Batasi Impor Sapi, Wujud Konkret Kedaulatan Pangan
Wakil Ketua Komisi VI DPR RI, Heri Gunawan menyambut baik dibatasinya impor sapi oleh Kementerian Perdagangan karena akan mematikan mafia impor sapi.
"Saat ini sedang dilakukan pembatasan impor sapi. Hal itu menjadi wujud konkret kedaulatan pangan. Pada kwartal III-2015 izin impor sapi yang sekarang ada di Kemendag hanya 50 ribu ekor. Angka itu menurun drastis dari dari kwartal sebelumnya yang mencapai 270 ribu ekor," kata Heri di Gedung DPR RI Senayan Jakarta, Senin (10/08/2015).
Heri menuturkan, bahwa pembatasan impor tersebut, telah membuat mafia sapi dan eksportir luar menjadi was-was. Mereka terpukul karena akan kehilangan potensi omset triliunan rupiah.
Jika harga 1 ekor sapi Australia ditambah pengapalan diperkirakan membutuhkan biaya Rp10 juta, maka eksportir itu kehilangan potensi omset sebesar (270 ribu - 50 ribu) x Rp 10 juta = Rp2,2 triliun setiap kuartal. Berarti total hilangnya omset dalam 1 tahun = Rp2,2 triliun x 4 = Rp8,8 triliun.
"Tidak heran jika hilangnya potensi omset tersebut membuat mafia sapi impor gusar. Mereka berupaya melakukan rekayasa agar pemerintah tetap impor. Sinyalemen rekayasa itu makin kuat. Mafia-mafia itu sedang berusaha memainkan harga hingga mencapai angka tertinggi seperti sekarang," kata politisi Partai Gerindra itu.
Ditambahkan Heri, secara sengaja mereka mendistorsi pasokan dengan target menciptakan situasi yang seolah-olah situasi makin kritis, dan kemudian "memaksa" Kemendag, melakukan intervensi radikal, yakni dengan mengimpor.

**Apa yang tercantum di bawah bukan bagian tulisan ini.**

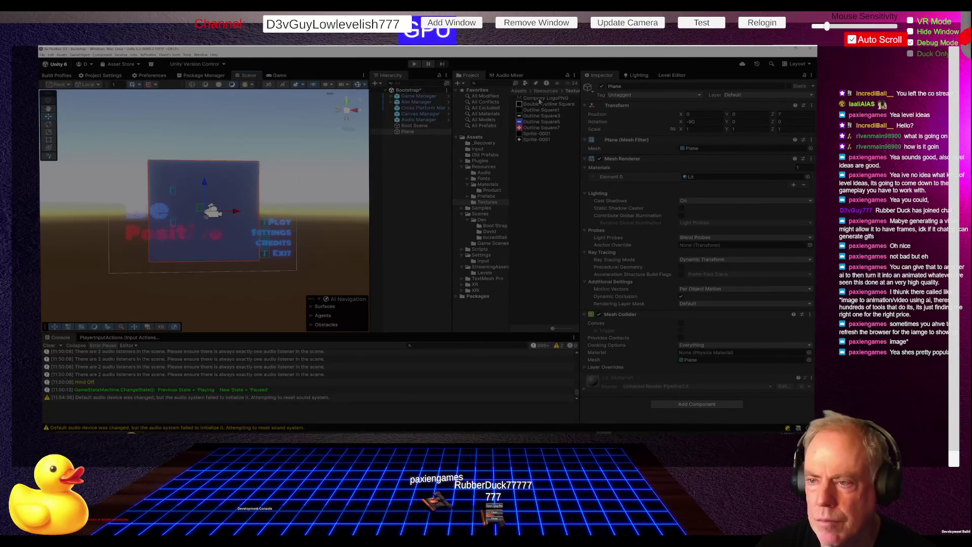
left_click(499, 185)
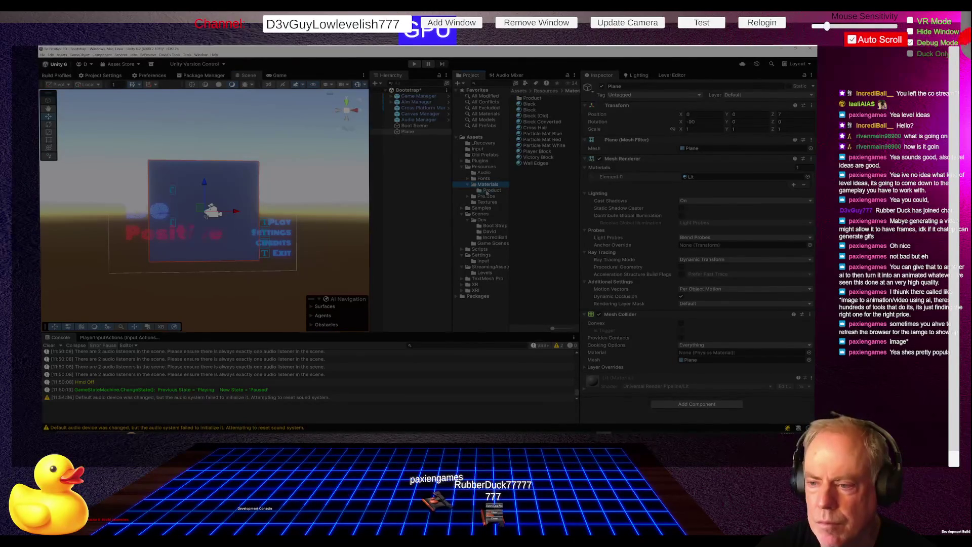
Step: Apply the Company Logo material from Materials/Product to the Plane
double_click(533, 98)
mouse_move(540, 102)
left_mouse_down()
mouse_move(427, 137)
mouse_move(408, 133)
left_mouse_up()
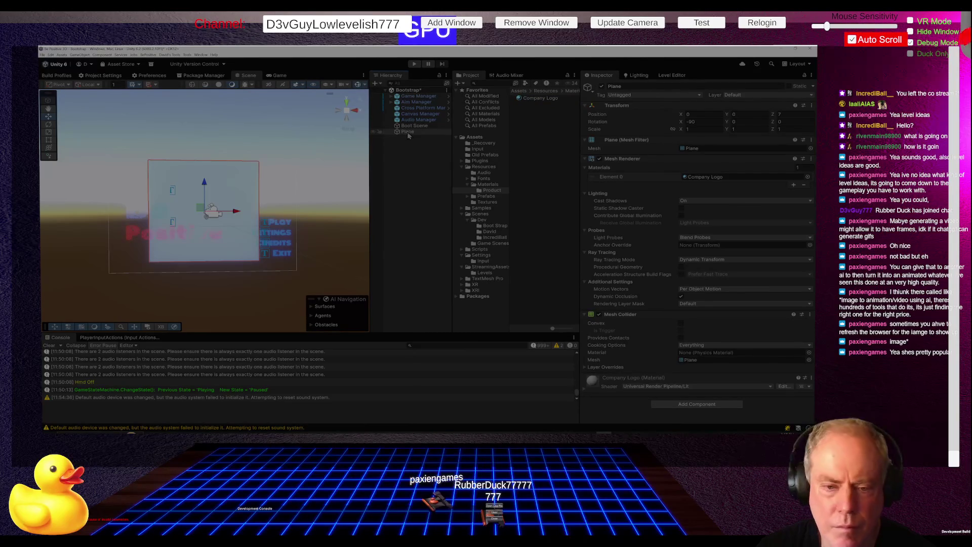
mouse_move(237, 242)
left_mouse_down()
mouse_move(593, 271)
mouse_move(237, 222)
mouse_move(312, 238)
mouse_move(202, 238)
mouse_move(210, 255)
left_mouse_up()
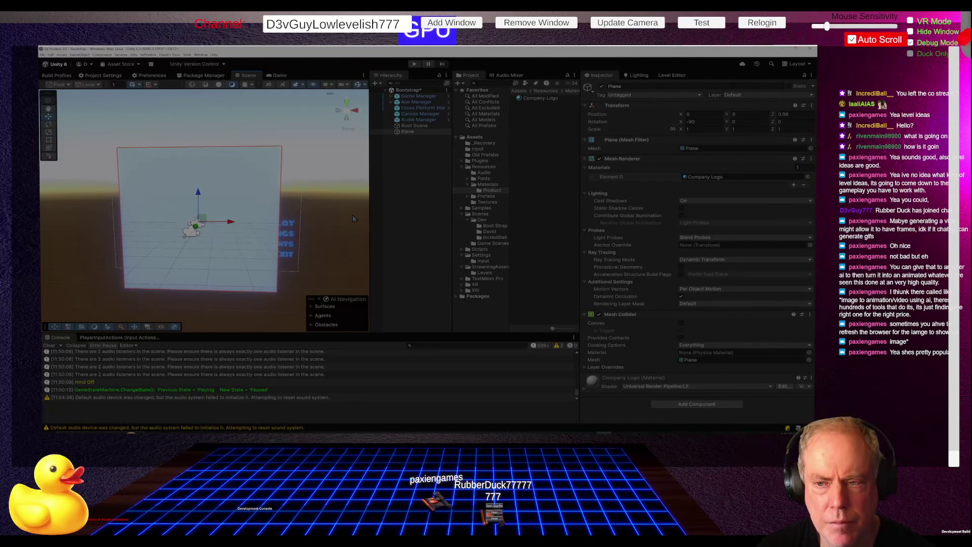
Step: Set the Company Logo material's base colour to black and adjust its HDR emission colour
left_click(538, 99)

"Rekayasa mafia itu terstruktur. Modus yang mereka mainkan macam-macam, mulai memainkan harga beli sapi di peternak serendah mungkin, hanya berkisar Rp25- Rp30 ribu per kilo, memotong sapi betina bunting untuk dijual di pasar, dan lainnya. Peternak sapi tidak ada pilihan sama sekali selain menjual sapi mereka dengan harga yang murah. Lebih-lebih di saat musim kemarau seperti sekarang, di mana pakan ternak sulit didapat," ujar Heri.
Terkait dengan kenaikan harga daging yang menembus Rp130 ribu per kilogramnya, Heri menyebutkan, hal itu dikarenakan lambannya Kementerian Perdagangan melakukan intervensi pasar.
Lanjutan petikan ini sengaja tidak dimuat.